++++ Data shown ++++
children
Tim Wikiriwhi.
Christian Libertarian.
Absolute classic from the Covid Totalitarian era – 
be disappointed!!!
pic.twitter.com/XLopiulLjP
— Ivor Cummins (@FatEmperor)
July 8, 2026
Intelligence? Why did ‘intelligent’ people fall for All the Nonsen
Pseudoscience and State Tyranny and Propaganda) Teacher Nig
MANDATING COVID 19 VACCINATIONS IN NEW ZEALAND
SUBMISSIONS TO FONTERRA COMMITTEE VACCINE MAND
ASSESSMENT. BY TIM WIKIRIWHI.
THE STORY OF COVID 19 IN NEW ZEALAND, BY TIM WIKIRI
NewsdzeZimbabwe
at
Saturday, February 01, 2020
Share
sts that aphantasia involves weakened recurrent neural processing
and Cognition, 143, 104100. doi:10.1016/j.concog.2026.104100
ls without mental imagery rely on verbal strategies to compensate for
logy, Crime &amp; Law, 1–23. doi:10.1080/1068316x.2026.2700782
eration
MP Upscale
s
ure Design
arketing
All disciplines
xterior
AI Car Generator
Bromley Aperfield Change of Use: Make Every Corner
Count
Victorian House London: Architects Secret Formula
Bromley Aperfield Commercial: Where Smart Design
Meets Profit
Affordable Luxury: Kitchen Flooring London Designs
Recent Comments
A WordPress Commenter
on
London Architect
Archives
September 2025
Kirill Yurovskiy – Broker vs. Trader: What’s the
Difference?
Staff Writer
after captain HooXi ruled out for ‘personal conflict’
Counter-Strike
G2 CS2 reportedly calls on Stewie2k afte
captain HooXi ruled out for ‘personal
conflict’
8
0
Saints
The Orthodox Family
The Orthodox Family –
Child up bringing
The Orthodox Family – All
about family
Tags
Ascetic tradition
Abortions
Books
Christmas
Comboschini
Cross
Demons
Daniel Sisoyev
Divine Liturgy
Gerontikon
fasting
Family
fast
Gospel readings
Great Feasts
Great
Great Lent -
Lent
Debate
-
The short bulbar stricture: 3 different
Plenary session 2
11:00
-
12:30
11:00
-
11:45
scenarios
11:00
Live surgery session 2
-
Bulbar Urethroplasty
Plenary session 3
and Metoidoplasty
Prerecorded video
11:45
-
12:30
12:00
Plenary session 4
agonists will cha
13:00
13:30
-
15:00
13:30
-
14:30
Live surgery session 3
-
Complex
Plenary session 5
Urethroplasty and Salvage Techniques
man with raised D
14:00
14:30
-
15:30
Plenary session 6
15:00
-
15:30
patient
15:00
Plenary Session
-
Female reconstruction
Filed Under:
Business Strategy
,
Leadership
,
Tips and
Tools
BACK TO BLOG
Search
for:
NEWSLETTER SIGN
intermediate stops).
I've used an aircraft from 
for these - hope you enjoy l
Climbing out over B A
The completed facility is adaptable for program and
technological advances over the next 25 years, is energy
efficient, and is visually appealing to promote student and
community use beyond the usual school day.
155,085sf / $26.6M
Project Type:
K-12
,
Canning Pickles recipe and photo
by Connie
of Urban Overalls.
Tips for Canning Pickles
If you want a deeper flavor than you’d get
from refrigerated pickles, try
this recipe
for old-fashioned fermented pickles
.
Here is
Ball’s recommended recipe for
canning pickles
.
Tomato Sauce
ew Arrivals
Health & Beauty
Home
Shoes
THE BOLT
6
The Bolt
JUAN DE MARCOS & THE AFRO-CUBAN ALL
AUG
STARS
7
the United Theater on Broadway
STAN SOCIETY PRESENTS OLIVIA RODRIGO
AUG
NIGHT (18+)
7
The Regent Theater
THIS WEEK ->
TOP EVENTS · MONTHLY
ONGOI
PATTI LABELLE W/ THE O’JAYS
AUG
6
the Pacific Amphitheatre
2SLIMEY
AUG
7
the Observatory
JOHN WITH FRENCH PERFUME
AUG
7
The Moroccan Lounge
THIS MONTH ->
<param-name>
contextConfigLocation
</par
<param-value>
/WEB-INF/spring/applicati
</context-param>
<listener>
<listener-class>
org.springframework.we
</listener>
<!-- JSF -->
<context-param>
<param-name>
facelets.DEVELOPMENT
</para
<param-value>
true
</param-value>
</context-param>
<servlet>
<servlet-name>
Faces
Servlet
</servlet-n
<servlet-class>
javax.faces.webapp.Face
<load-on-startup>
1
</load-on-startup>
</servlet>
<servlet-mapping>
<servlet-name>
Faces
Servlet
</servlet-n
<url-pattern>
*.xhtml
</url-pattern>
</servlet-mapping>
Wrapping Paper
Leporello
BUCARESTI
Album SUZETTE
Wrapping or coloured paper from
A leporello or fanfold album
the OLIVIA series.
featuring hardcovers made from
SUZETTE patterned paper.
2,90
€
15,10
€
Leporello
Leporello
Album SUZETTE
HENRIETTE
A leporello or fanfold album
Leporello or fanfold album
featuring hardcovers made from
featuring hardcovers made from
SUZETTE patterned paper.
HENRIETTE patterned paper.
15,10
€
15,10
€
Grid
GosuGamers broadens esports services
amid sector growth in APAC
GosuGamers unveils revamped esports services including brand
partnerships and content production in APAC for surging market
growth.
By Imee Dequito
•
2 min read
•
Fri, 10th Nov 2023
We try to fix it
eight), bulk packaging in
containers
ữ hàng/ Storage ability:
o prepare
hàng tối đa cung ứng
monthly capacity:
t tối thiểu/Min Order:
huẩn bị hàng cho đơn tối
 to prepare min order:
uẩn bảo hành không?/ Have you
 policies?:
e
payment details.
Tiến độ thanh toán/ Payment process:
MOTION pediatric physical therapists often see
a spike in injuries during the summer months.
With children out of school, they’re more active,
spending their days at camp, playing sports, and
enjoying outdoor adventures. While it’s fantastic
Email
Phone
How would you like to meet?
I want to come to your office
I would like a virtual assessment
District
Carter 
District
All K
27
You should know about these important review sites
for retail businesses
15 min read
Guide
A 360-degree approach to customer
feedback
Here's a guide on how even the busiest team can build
++++
Return exactly, and only, the lines above starting at the line that contains "for old-fashioned fermented pickles" and ending at the line that contains "a spike in injuries during the summer months.".

## Solution to this task
for old-fashioned fermented pickles
.
Here is
Ball’s recommended recipe for
canning pickles
.
Tomato Sauce
ew Arrivals
Health & Beauty
Home
Shoes
THE BOLT
6
The Bolt
JUAN DE MARCOS & THE AFRO-CUBAN ALL
AUG
STARS
7
the United Theater on Broadway
STAN SOCIETY PRESENTS OLIVIA RODRIGO
AUG
NIGHT (18+)
7
The Regent Theater
THIS WEEK ->
TOP EVENTS · MONTHLY
ONGOI
PATTI LABELLE W/ THE O’JAYS
AUG
6
the Pacific Amphitheatre
2SLIMEY
AUG
7
the Observatory
JOHN WITH FRENCH PERFUME
AUG
7
The Moroccan Lounge
THIS MONTH ->
<param-name>
contextConfigLocation
</par
<param-value>
/WEB-INF/spring/applicati
</context-param>
<listener>
<listener-class>
org.springframework.we
</listener>
<!-- JSF -->
<context-param>
<param-name>
facelets.DEVELOPMENT
</para
<param-value>
true
</param-value>
</context-param>
<servlet>
<servlet-name>
Faces
Servlet
</servlet-n
<servlet-class>
javax.faces.webapp.Face
<load-on-startup>
1
</load-on-startup>
</servlet>
<servlet-mapping>
<servlet-name>
Faces
Servlet
</servlet-n
<url-pattern>
*.xhtml
</url-pattern>
</servlet-mapping>
Wrapping Paper
Leporello
BUCARESTI
Album SUZETTE
Wrapping or coloured paper from
A leporello or fanfold album
the OLIVIA series.
featuring hardcovers made from
SUZETTE patterned paper.
2,90
€
15,10
€
Leporello
Leporello
Album SUZETTE
HENRIETTE
A leporello or fanfold album
Leporello or fanfold album
featuring hardcovers made from
featuring hardcovers made from
SUZETTE patterned paper.
HENRIETTE patterned paper.
15,10
€
15,10
€
Grid
GosuGamers broadens esports services
amid sector growth in APAC
GosuGamers unveils revamped esports services including brand
partnerships and content production in APAC for surging market
growth.
By Imee Dequito
•
2 min read
•
Fri, 10th Nov 2023
We try to fix it
eight), bulk packaging in
containers
ữ hàng/ Storage ability:
o prepare
hàng tối đa cung ứng
monthly capacity:
t tối thiểu/Min Order:
huẩn bị hàng cho đơn tối
 to prepare min order:
uẩn bảo hành không?/ Have you
 policies?:
e
payment details.
Tiến độ thanh toán/ Payment process:
MOTION pediatric physical therapists often see
a spike in injuries during the summer months.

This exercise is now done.